**Work to complete**
**a.** In the player profile, what position does Felipe Lourenço da Silva play?
**b.** Reproduce the portion of the player profile starting at "Personal information" and ending at "cm (119 in)".

**Passage shown**
┌──
Personal information
- Full name: Felipe Lourenço da Silva
- Born: 25 August 1990 (age 35) São Paulo, Brazil
- Height: 1.88 m (6 ft 2 in)
- Weight: 77 kg (170 lb)
- Spike: 302 cm (119 in)
- Block: 297 cm (117 in)

Volleyball information
- Position: Libero
- Current club: Minas Tênis Clube

Career
| Years | Teams |
| 2008–2010 | Esporte Clube Pinheiros |
| 2011–2014 | São Bernardo Vôlei |
| 2014–2016 | Funvic Taubaté |
| 2016–2017 | Maringá Vôlei |
| 2017–2018 | Corinthians-Guarulhos |
| 2018–2019 | Anápolis Vôlei |
| 2019– | Minas Tênis Clube |

National team
| 2014 | Brazil |

Honours
Men's volleyball
Representing Brazil
World League
| Silver medal – second place | 2014 Florence |  |

= Felipe Lourenço da Silva =

Brazilian volleyball player (born 1990)
└──
Stored items:
┌──
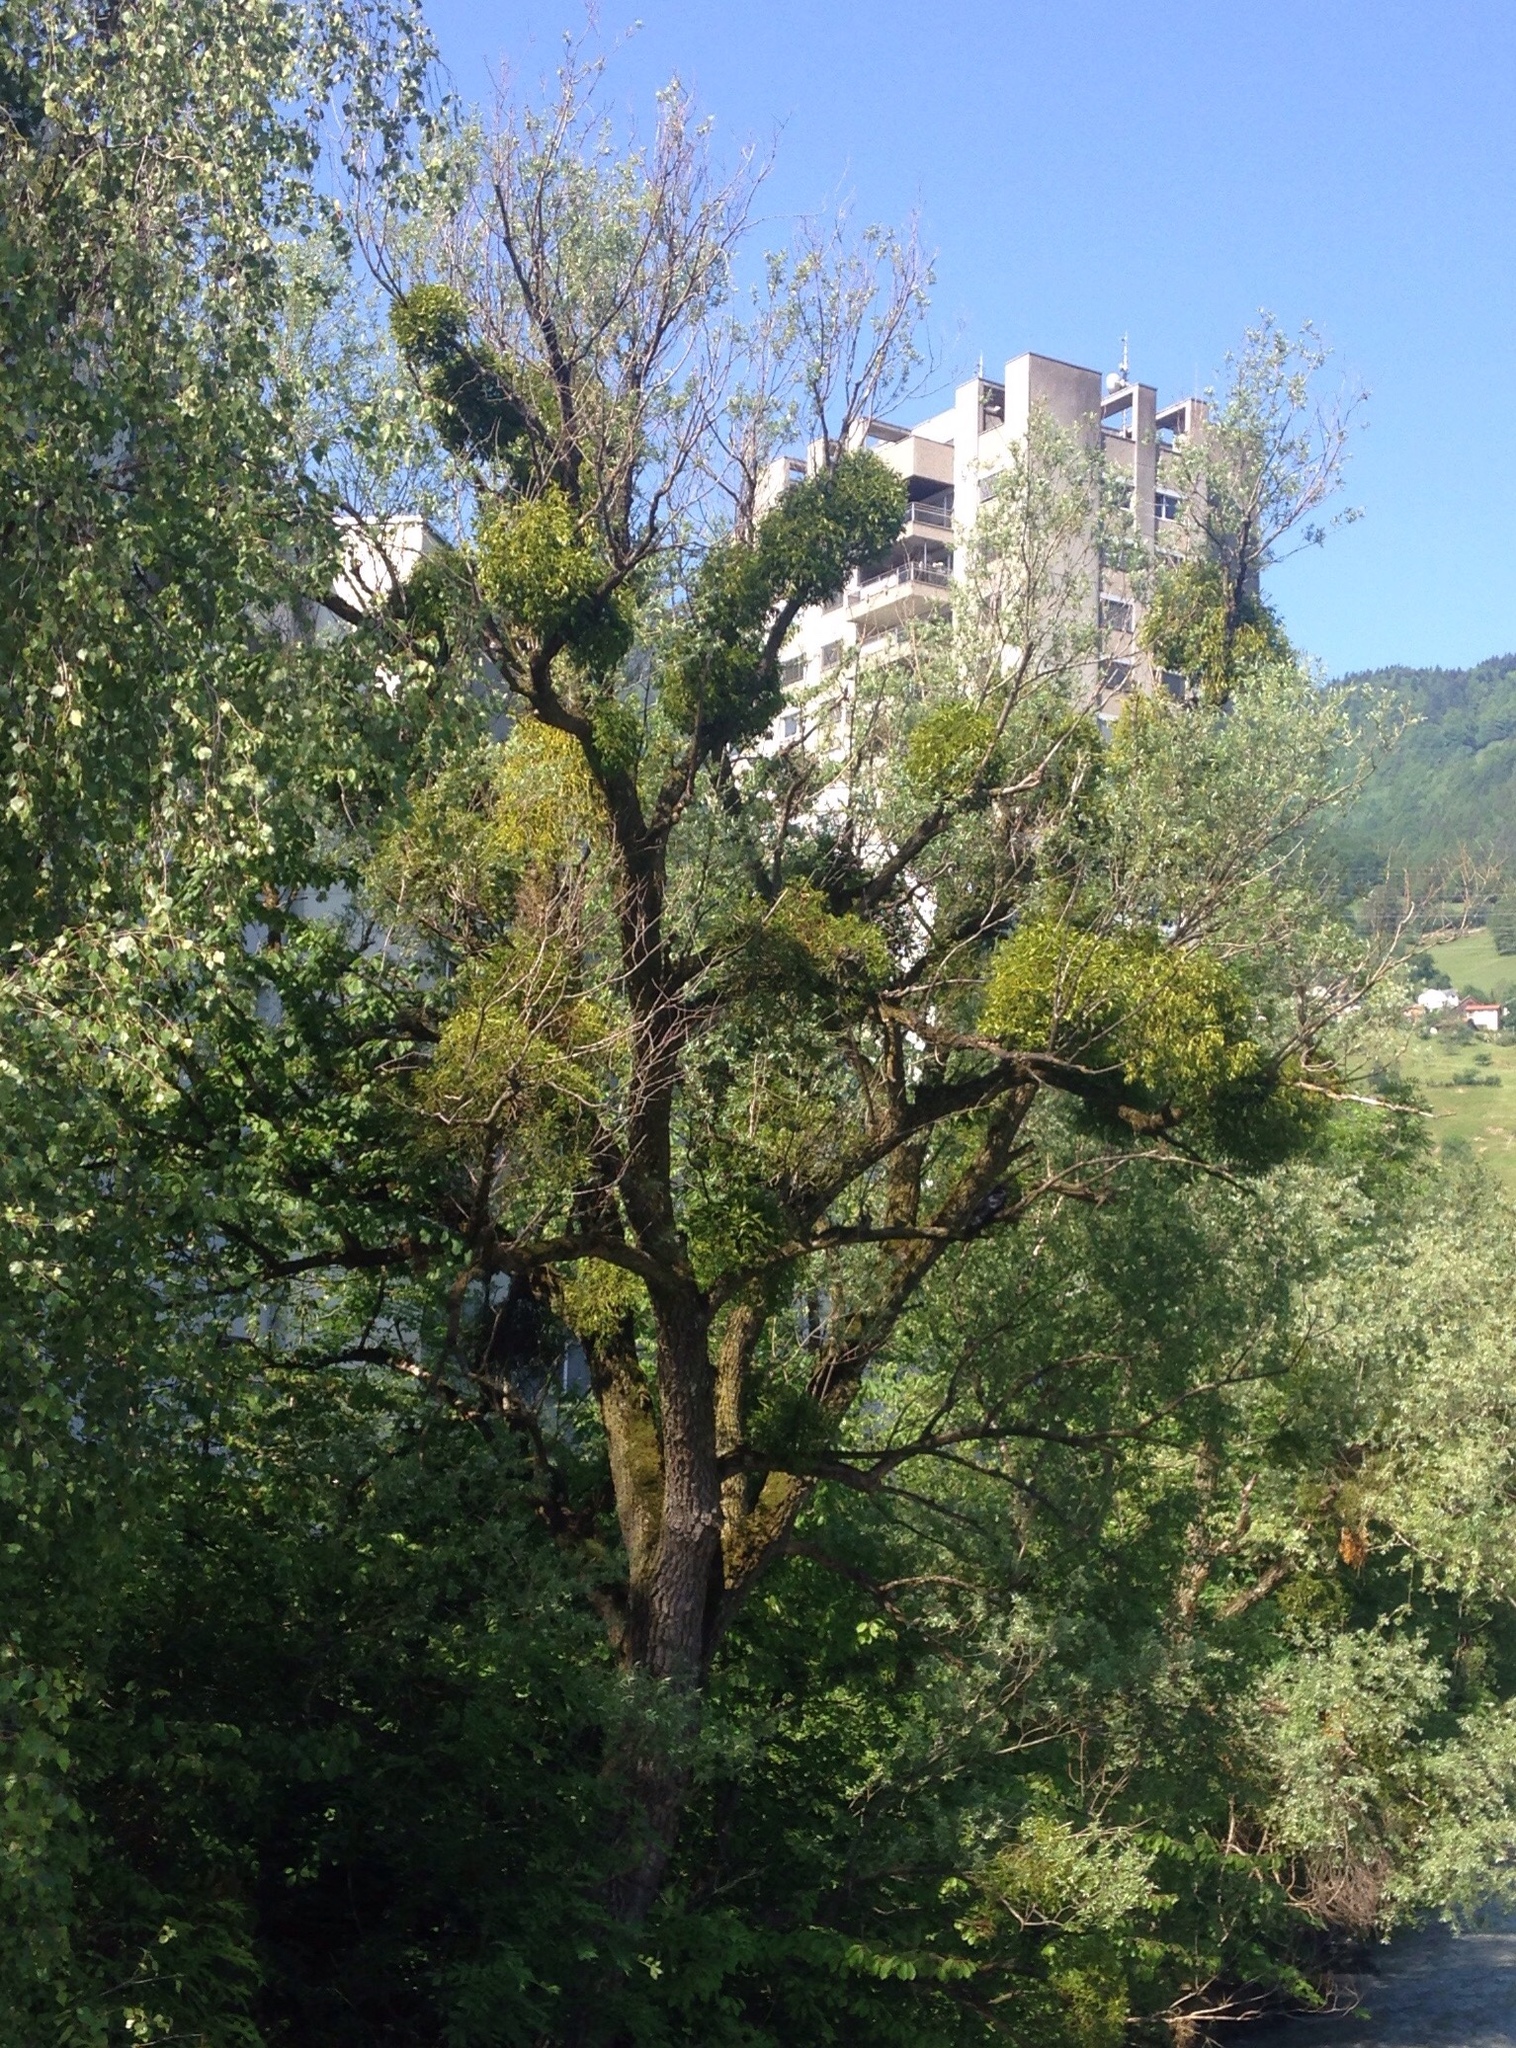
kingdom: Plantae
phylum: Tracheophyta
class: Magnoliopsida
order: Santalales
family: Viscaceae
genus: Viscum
└──
┌──
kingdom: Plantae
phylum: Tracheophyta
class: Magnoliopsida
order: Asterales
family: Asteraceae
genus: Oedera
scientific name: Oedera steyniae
└──
**Answers in order**
**a.** Libero

**b.**
Personal information
- Full name: Felipe Lourenço da Silva
- Born: 25 August 1990 (age 35) São Paulo, Brazil
- Height: 1.88 m (6 ft 2 in)
- Weight: 77 kg (170 lb)
- Spike: 302 cm (119 in)